TASK GOAL
An exact transcription of the entries is required, with none of the pictures carried over.
─── RECORDS PROVIDED ───
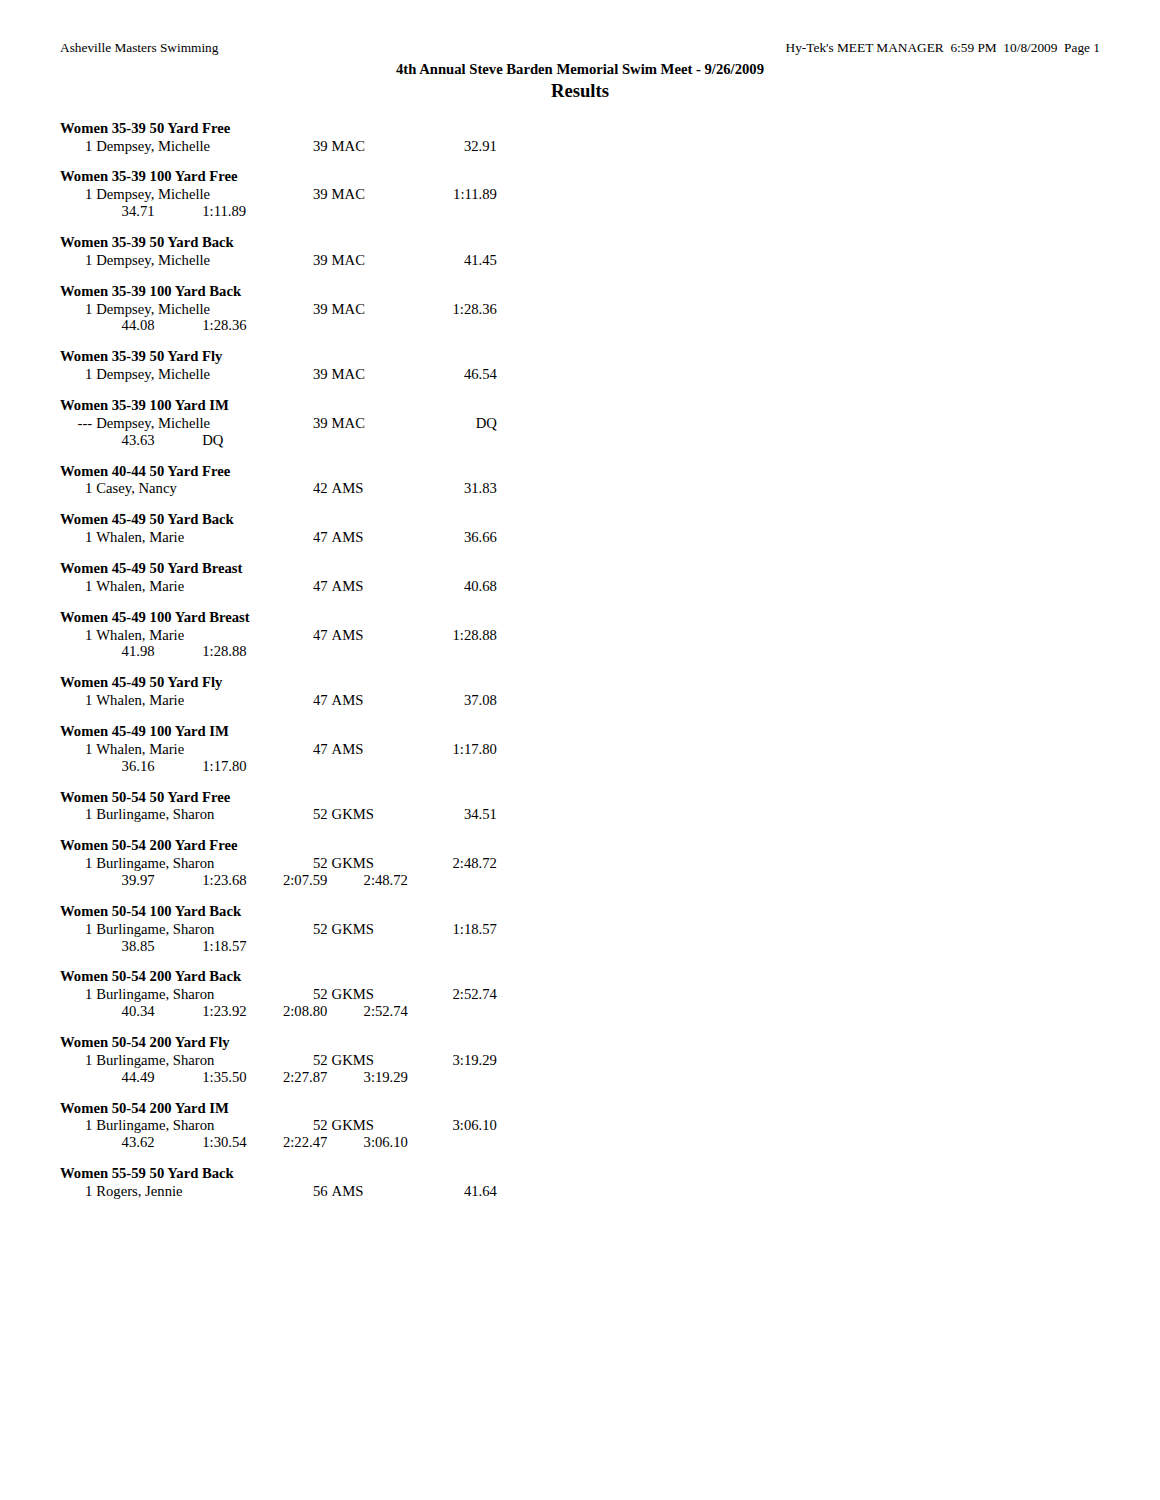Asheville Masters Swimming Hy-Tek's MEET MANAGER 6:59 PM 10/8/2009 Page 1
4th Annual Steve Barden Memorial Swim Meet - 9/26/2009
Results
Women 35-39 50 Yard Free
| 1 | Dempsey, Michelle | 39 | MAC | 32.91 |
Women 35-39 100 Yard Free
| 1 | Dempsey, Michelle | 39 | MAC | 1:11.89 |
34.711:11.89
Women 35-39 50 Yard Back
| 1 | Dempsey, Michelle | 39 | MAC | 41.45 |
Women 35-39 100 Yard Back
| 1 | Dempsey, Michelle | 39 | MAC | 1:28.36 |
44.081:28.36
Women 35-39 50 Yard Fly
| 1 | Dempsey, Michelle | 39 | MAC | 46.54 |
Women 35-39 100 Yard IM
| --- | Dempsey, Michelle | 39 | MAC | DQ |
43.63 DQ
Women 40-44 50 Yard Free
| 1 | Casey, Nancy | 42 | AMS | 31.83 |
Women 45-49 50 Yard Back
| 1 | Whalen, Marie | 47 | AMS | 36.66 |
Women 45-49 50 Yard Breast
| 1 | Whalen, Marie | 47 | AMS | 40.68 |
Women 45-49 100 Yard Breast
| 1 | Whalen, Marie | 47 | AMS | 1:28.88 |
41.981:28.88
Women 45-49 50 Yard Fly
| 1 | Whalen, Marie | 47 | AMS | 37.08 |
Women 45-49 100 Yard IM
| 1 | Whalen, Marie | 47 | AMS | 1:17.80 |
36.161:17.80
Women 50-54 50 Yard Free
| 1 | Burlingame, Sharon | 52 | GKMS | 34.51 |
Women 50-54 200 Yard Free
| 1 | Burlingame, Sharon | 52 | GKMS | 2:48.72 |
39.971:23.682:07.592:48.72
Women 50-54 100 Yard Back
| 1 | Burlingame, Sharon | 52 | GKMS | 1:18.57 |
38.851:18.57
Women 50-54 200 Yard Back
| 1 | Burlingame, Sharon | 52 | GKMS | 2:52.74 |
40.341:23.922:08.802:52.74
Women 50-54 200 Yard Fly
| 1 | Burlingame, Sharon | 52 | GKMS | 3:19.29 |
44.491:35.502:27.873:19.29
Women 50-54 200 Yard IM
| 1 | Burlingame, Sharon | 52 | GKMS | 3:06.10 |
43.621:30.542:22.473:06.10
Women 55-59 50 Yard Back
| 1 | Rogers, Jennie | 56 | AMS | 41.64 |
───
OUTPUT FOR THIS TASK
Asheville Masters Swimming Hy-Tek's MEET MANAGER 6:59 PM 10/8/2009 Page 1
4th Annual Steve Barden Memorial Swim Meet - 9/26/2009
Results
Women 35-39 50 Yard Free
| 1 | Dempsey, Michelle | 39 | MAC | 32.91 |
Women 35-39 100 Yard Free
| 1 | Dempsey, Michelle | 39 | MAC | 1:11.89 |
34.711:11.89
Women 35-39 50 Yard Back
| 1 | Dempsey, Michelle | 39 | MAC | 41.45 |
Women 35-39 100 Yard Back
| 1 | Dempsey, Michelle | 39 | MAC | 1:28.36 |
44.081:28.36
Women 35-39 50 Yard Fly
| 1 | Dempsey, Michelle | 39 | MAC | 46.54 |
Women 35-39 100 Yard IM
| --- | Dempsey, Michelle | 39 | MAC | DQ |
43.63 DQ
Women 40-44 50 Yard Free
| 1 | Casey, Nancy | 42 | AMS | 31.83 |
Women 45-49 50 Yard Back
| 1 | Whalen, Marie | 47 | AMS | 36.66 |
Women 45-49 50 Yard Breast
| 1 | Whalen, Marie | 47 | AMS | 40.68 |
Women 45-49 100 Yard Breast
| 1 | Whalen, Marie | 47 | AMS | 1:28.88 |
41.981:28.88
Women 45-49 50 Yard Fly
| 1 | Whalen, Marie | 47 | AMS | 37.08 |
Women 45-49 100 Yard IM
| 1 | Whalen, Marie | 47 | AMS | 1:17.80 |
36.161:17.80
Women 50-54 50 Yard Free
| 1 | Burlingame, Sharon | 52 | GKMS | 34.51 |
Women 50-54 200 Yard Free
| 1 | Burlingame, Sharon | 52 | GKMS | 2:48.72 |
39.971:23.682:07.592:48.72
Women 50-54 100 Yard Back
| 1 | Burlingame, Sharon | 52 | GKMS | 1:18.57 |
38.851:18.57
Women 50-54 200 Yard Back
| 1 | Burlingame, Sharon | 52 | GKMS | 2:52.74 |
40.341:23.922:08.802:52.74
Women 50-54 200 Yard Fly
| 1 | Burlingame, Sharon | 52 | GKMS | 3:19.29 |
44.491:35.502:27.873:19.29
Women 50-54 200 Yard IM
| 1 | Burlingame, Sharon | 52 | GKMS | 3:06.10 |
43.621:30.542:22.473:06.10
Women 55-59 50 Yard Back
| 1 | Rogers, Jennie | 56 | AMS | 41.64 |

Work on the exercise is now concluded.